Exercise data
BEGIN
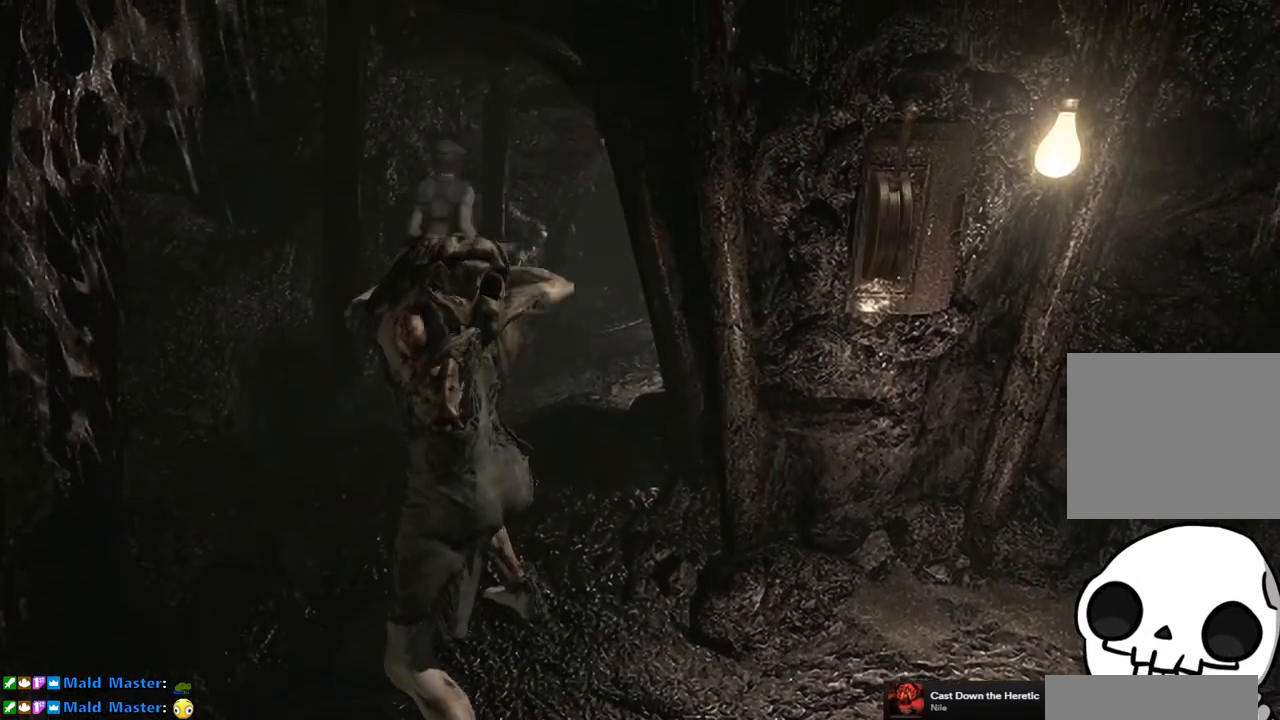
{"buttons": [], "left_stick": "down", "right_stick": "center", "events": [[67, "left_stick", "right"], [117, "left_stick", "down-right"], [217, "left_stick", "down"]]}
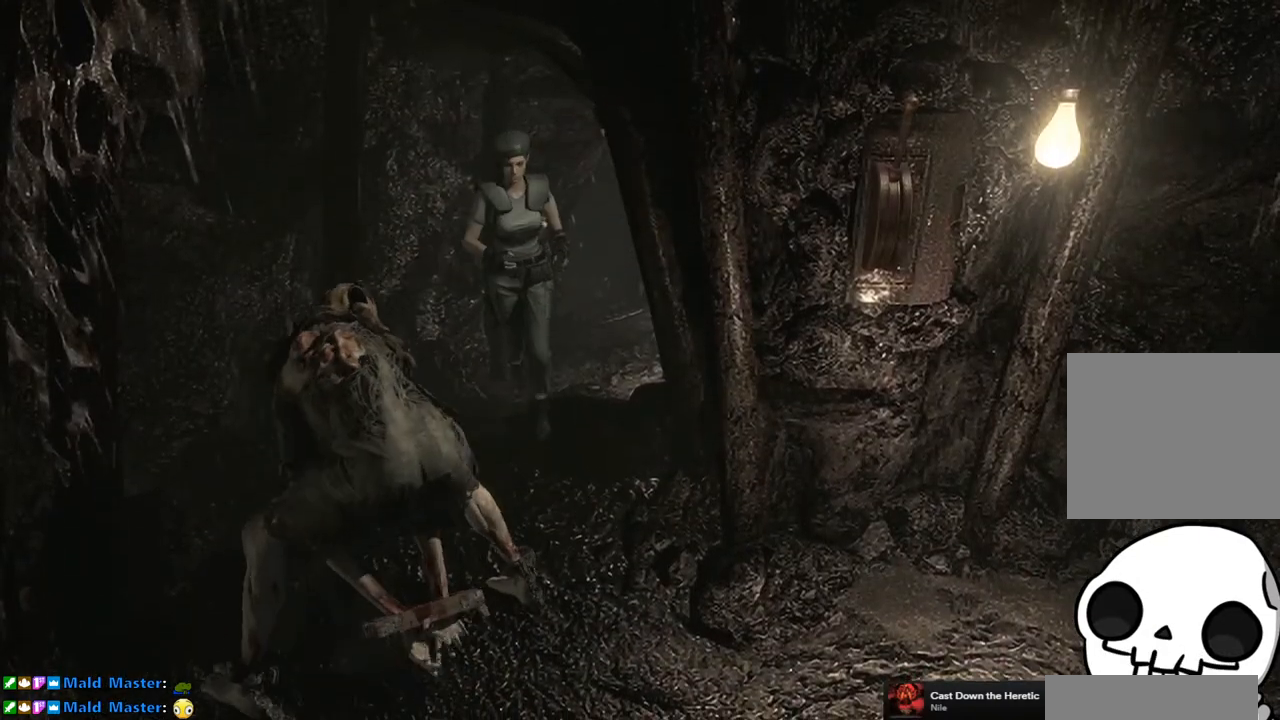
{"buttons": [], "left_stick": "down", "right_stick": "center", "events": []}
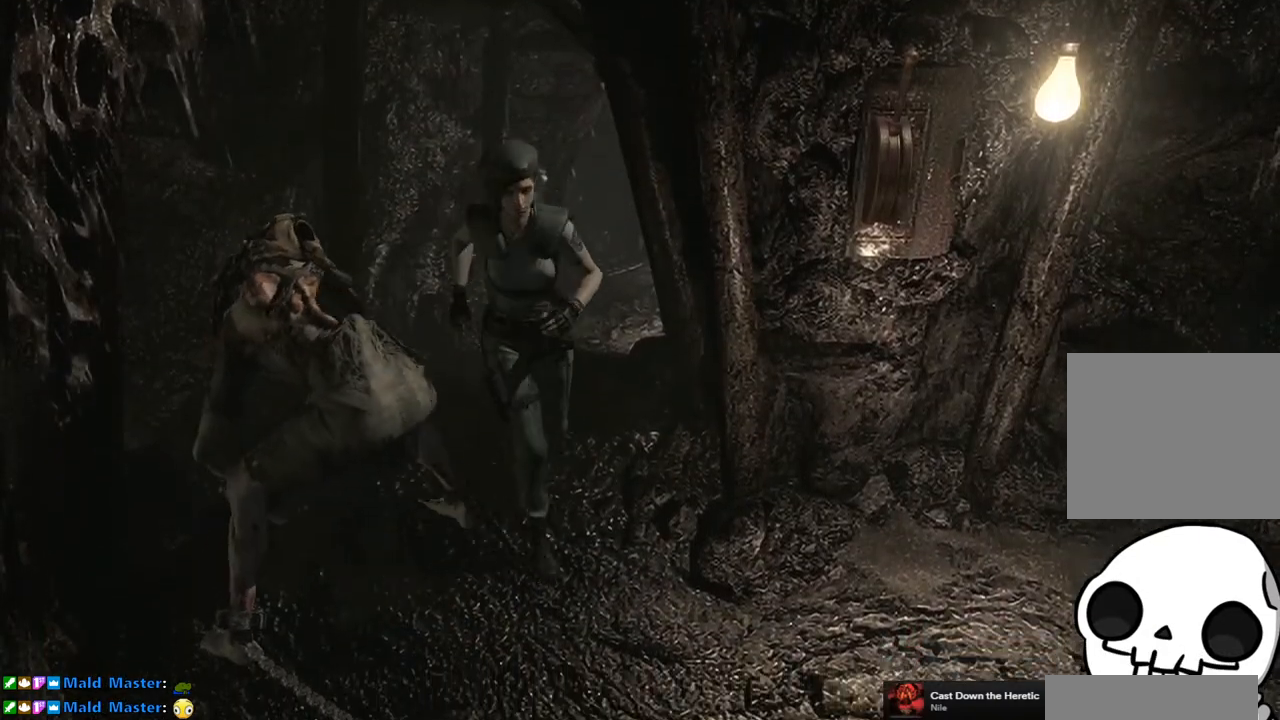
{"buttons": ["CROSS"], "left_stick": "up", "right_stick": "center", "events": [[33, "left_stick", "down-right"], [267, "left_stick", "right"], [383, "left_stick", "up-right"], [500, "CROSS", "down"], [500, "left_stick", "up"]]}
END
Omit each picture, then return all of the listing exactly as it stands.

Worked solution
{"buttons": [], "left_stick": "down", "right_stick": "center", "events": [[67, "left_stick", "right"], [117, "left_stick", "down-right"], [217, "left_stick", "down"]]}
{"buttons": [], "left_stick": "down", "right_stick": "center", "events": []}
{"buttons": ["CROSS"], "left_stick": "up", "right_stick": "center", "events": [[33, "left_stick", "down-right"], [267, "left_stick", "right"], [383, "left_stick", "up-right"], [500, "CROSS", "down"], [500, "left_stick", "up"]]}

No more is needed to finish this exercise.